Um... nice wings? She's supposed to be  naked, so maybe if you squint, lean your head to the side, down half a bottle of bleach, and have someone smack you over the head with a 50-pound steel dildo... you'll take your mind off how she's supposed to be naked.
*uncontrollable dry heaving*

 

#6 Chunky Rinoa Reichstag
Looks like she feasted on her defeated opponent after a round of RINORTAL KOMBAT!!!
 
... Do we have any more curry? Looking at her makes me hungry.
...
It's like grabbing a bag of popcorn to watch a train wreck.
#5 Crappy Material Showdown!

Crappy Material Showdown! Batting no Jutsu versus Trash Bag Tifa!

"We got our costumes at the 99-cent store!"

 

 


"I got MY costume at the dump!"

 

PWN3D.

#4 Maxipad Morrigan

It's nice to see how she avoided cameltoe. More cosplayers should use the "pop-out pantyliner" technique.

"I got MY costume at the dump!"

#3 Soul-Sucking Filth

How did they get her leg to taper down to nothing at her knee? Is that trick photography?

SHE HAS A KNEE?!

Yeah, can't you see, she's dry-humping his leg.

That ain't dry.

... *chug*

#2 MEGA-REI

We should hire her for PERO. ...This one's all yours.

Um, no, my dear, you take it.


Knock yourself out. This is your moment to shine!

No, no, it's all yours. I'm not going to say anything about the white-out over her sharpie-lines.

God no, my friend, it's all up to you to talk about her CENSORED.

Oh no, I couldn't deprive you of the opportunity to point out the period stains on her leg.

No, it's your responsibility to point out that no fanboy would fap to this Ayanami.

No, it'd be too cruel of me to point out this grotesque perversion of the human spirit, nor would it be appropriate to express how I wish I'd given her those bandages myself. You take this one.

How about we just let this one speak for itself, then?

Agreed. We'll just have to think up a witty caption that summarizes it perfectly in one sentence and leaves it at that.

Hmm... witty... witty... I know! "OH MY FUCKING GOD IT'S A BIG FUCKING REI!!!"

Mm... too lowbrow. What about "This clone came from the reject tank?"

I've got it! 
*clears throat*
"Daaamn, she's got a fat pussy!"

#1! Y!R!P! Yech! Retch! Puke!

They wouldn't be number one if we hadn't met them in person, huh?

You have to give props to the stage mom; she's making her girls look good by comparison.

Which is hard to do given that their costumes are basically plus-sized bras.

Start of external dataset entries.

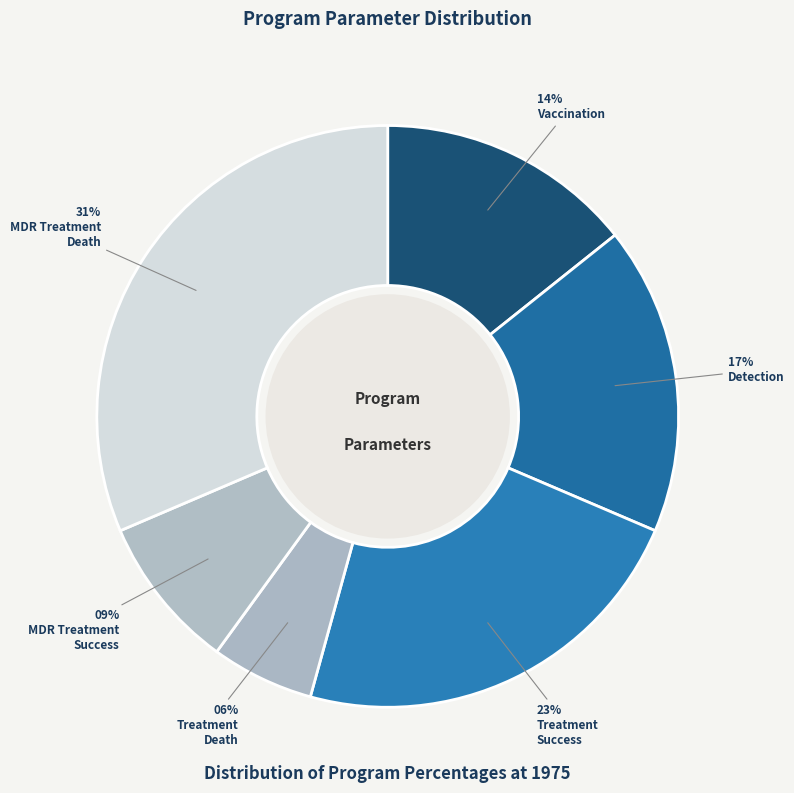

Is there a majority slice in this chart?

No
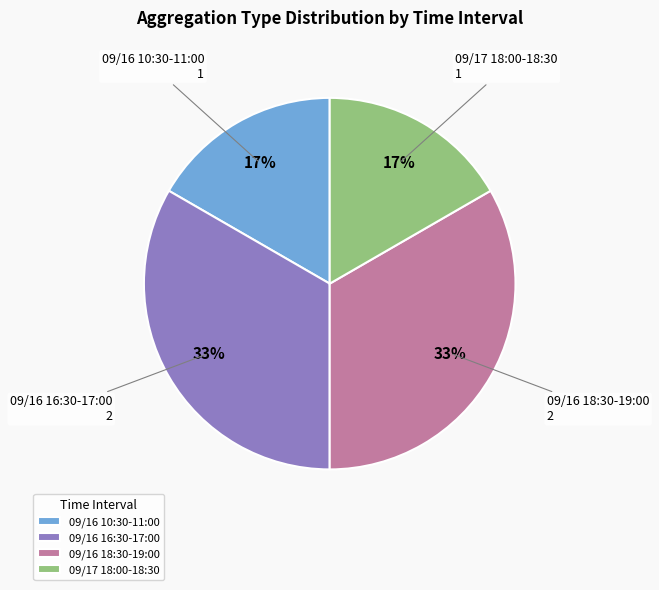

How many slices are in this pie chart?

4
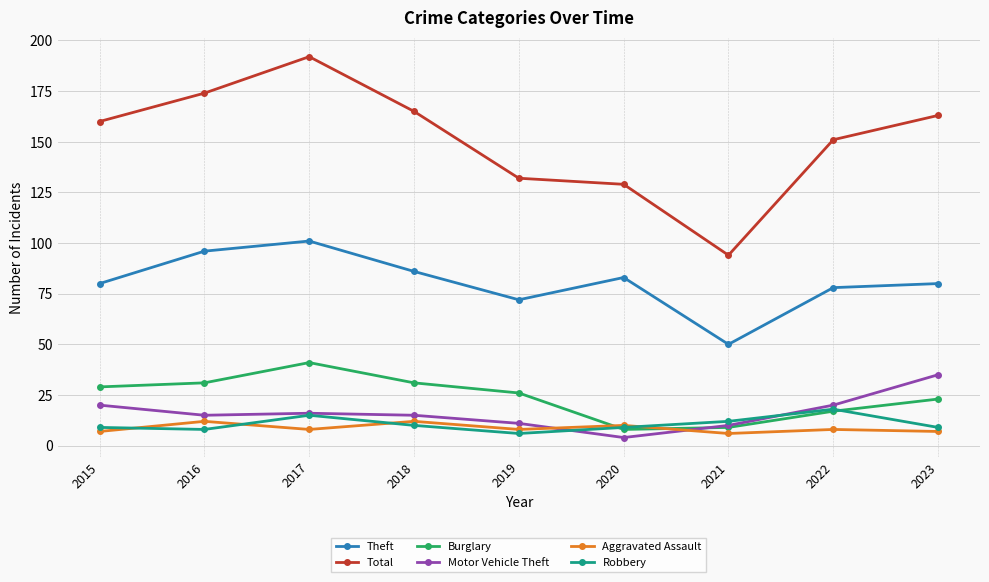

Which series has the largest total across all categories?

Total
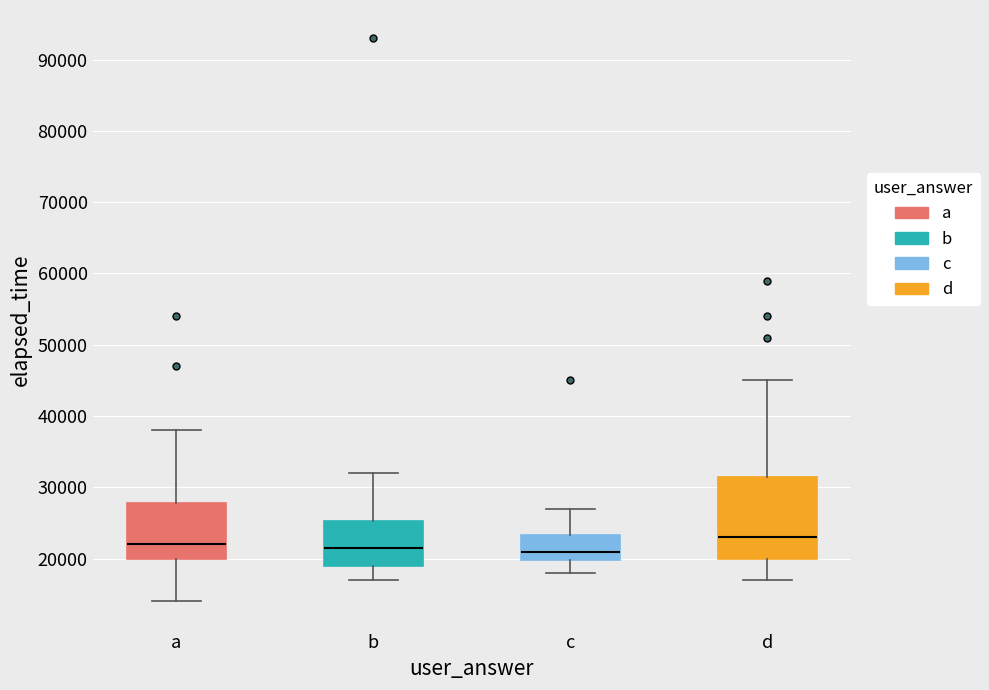

Which box's median line is the highest?

d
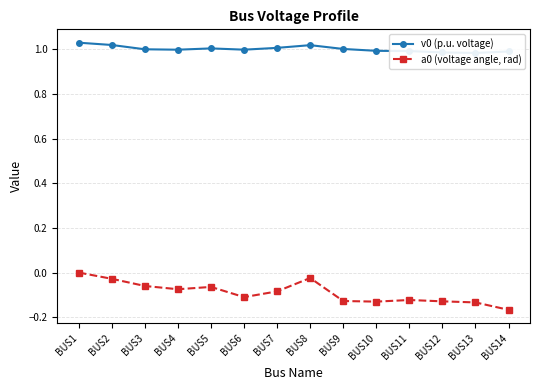

Is the value of a0 (voltage angle, rad) at BUS14 greater than the value of v0 (p.u. voltage) at BUS9?

No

I'll bet she beat them with a tire iron when they didn't win Masquerade. Or Karaoke. Or AX Idol. Or the AMV Contest. Or the Matsuri Mini-Games. Or Tabletop Gaming. Or Opening Ceremonies.

"But Mom! Opening Ceremonies isn't a contest!"

"I told you, Yuna, I'm not 'Mom.' I'M PAINE! GULLWINGS, TAKE FLIGHT!"

"But mom.. we'll never be winners like you. YOU were Miss Teen Cream of Corn Alabama. We're living in your shadow. We just wanna go to school..."

"Shut it, Rikku! I didn't spend all those months sewing this woman-skin suit just so you could complain!"